> _Requirement_
Continue the piece on the Croatian village of Brtonigla, starting right after its last sentence.

> _Page extract_

Brtonigla ( ; Venetian: Vertenejo) is a village and a municipality in the north-western part of Istria County, Croatia. Brtonigla is officially bilingual, with Croatian and Italian being equal; in 2011, 40% of the population declared themselves as ethnic Italians.

Physical geography 

Brtonigla/Verteneglio was formerly part of the municipality of Buje, which is immediately north, and is bordered to the south by the River Quieto. The old town of Brtonigla originally was placed on top of a hill, but over time it extended to its sides, occupying the entire hill. The area is suitable for agriculture. Wine, grain, corn, oil and vegetables are produced there. It is about  from Buje, while it is about  from the sea. The nearest seaside resort is Karigador.
The summers are long and dry, while the winters are mild and pleasing.

History 
Brtonigla was mentioned for the first time in 1234, with the ancient name Ortoneglo or Hortus Niger, i.e. black ground garden.

In the 11th century Venetians settled in the area, and in the 16th and 17th century Dalmatian and Balkan peasant families settled there too. Vertenejo was part of the Serenissima Republic of Venice and then of the Austro-Hungarian Empire, with the brief parenthesis of the Napoleonic Kingdom of Italy. After the First World War and then the Treaty of Rapallo, the village became part of Italy, a period in which Verteneglio knew its maximum demographic and economic development. After the Second World War it was included in Zone B of the Free Territory of Trieste. With the cession of Zone B to Yugoslavia, most of the Italian population abandoned the village, by then known as Brtonigla. Since 1991, Brtonigla is a municipality in the Istria County of the Republic of Croatia.

Coat of arms 
The municipal symbol became official for the first time during the period of Italian sovereignty (1920-1945). The symbol then consisted of an oval frame enclosing a green field crossed by two dark red streets crossing the center of the coat of arms and the sea (towards the lower part of the coat of arms). The coat of arms that is used since the independence of Croatia perfectly copies the old coat of arms except the sea that has been moved upward. Everything is enclosed in a white frame.

Monuments

 Church of San Zenone: the parish church of Brtonigla is dedicated to San Zenone, Bishop of Verona and patron of the town. The ceiling of the church is flat, the polygonal apse, and the side walls are decorated with marble altars made according to neo-baroque principles. On the yellow, there are two large windows on the sides. Above the entrance is a tall red bell tower, and at the sides of the roof there are two small spiers. The church was built between 1859 and 1861 on the foundations of the oldest homonymous church dating back to 1480.

> _Supplied material_
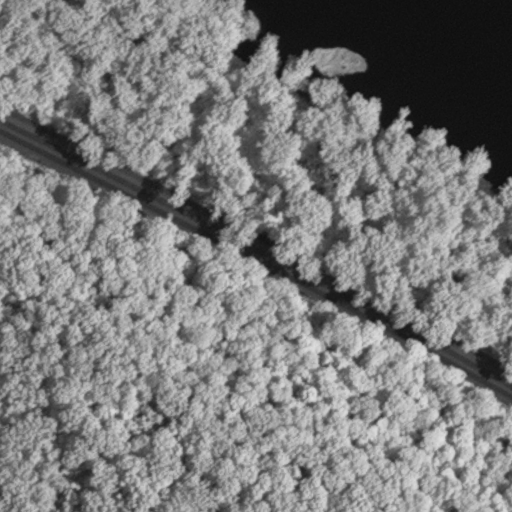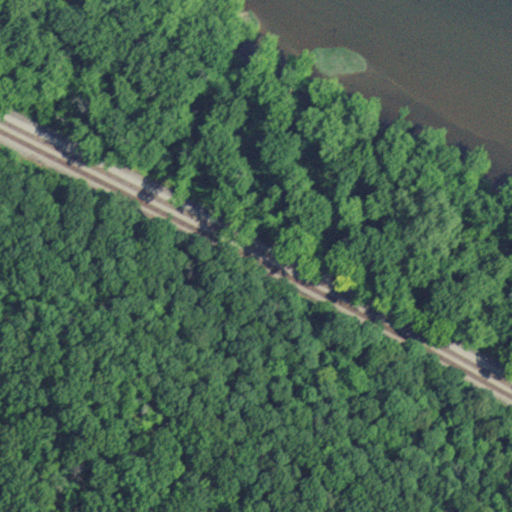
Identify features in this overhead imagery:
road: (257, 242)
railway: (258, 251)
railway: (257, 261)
* * *
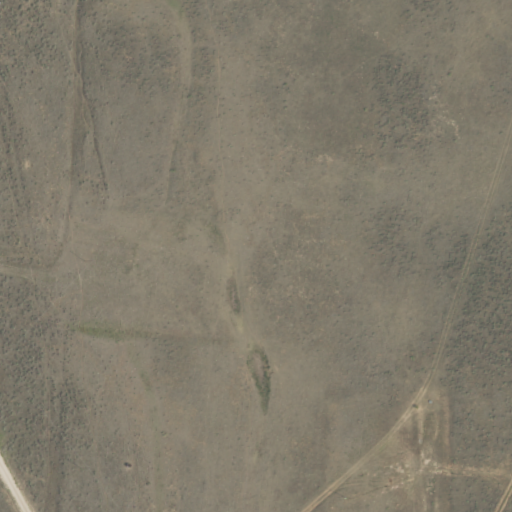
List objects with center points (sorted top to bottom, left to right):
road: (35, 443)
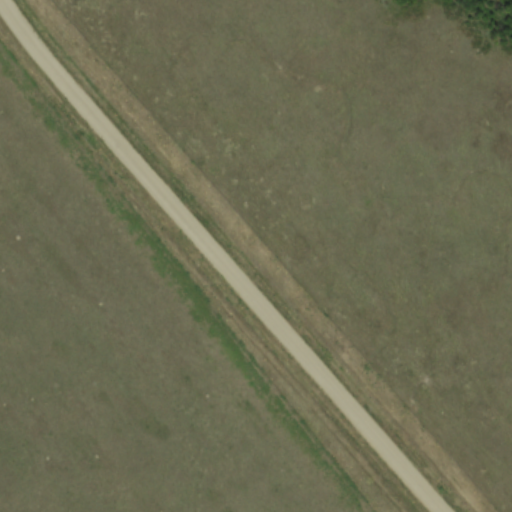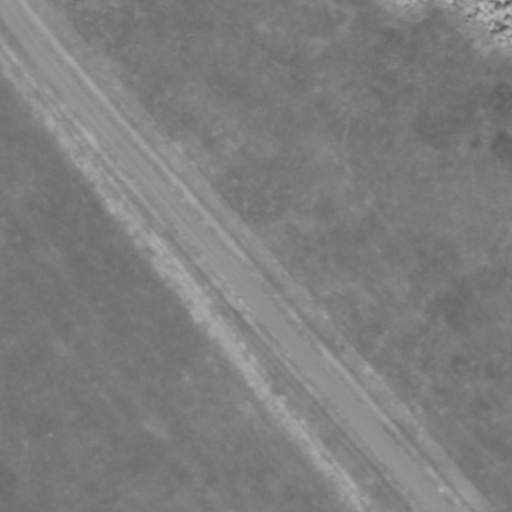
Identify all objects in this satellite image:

> _Answer for this exercise_
 Scarlini Natural Park: The Scarlini Natural Park is a reserve that is  from Brtonigla. It is named after the small river Scarlini, which flows into the river Quieto. Inside the park the stream lying in a small basin forms a long green pond.

Society

Languages and dialects
The municipality is bilingual; Brtonigla/Verteneglio is in fact the second Istrian mucipality, after Grožnjan/Grisignana, in terms of percentage of Italian-speaking inhabitants. Until before the exodus, the population of Italian ethnicity was between 98 and 100% of the total.

In 2001, Brtonigla/Verteneglio hosted 52.82% Croatian-speakers, 41.29% Italian-speakers, 2.47% Slovenian-speakers and 1.52% Albanian-speakers

In 2011, Brtonigla/Verteneglio hosted 54% Croatian-speakers, 39.79% Italian-speakers, 2.28% Slovenian-speakers and 0.43% Albanian-speakers

According to the 2011 census, municipality of Brtonigla/Verteneglio had 1.626 residents.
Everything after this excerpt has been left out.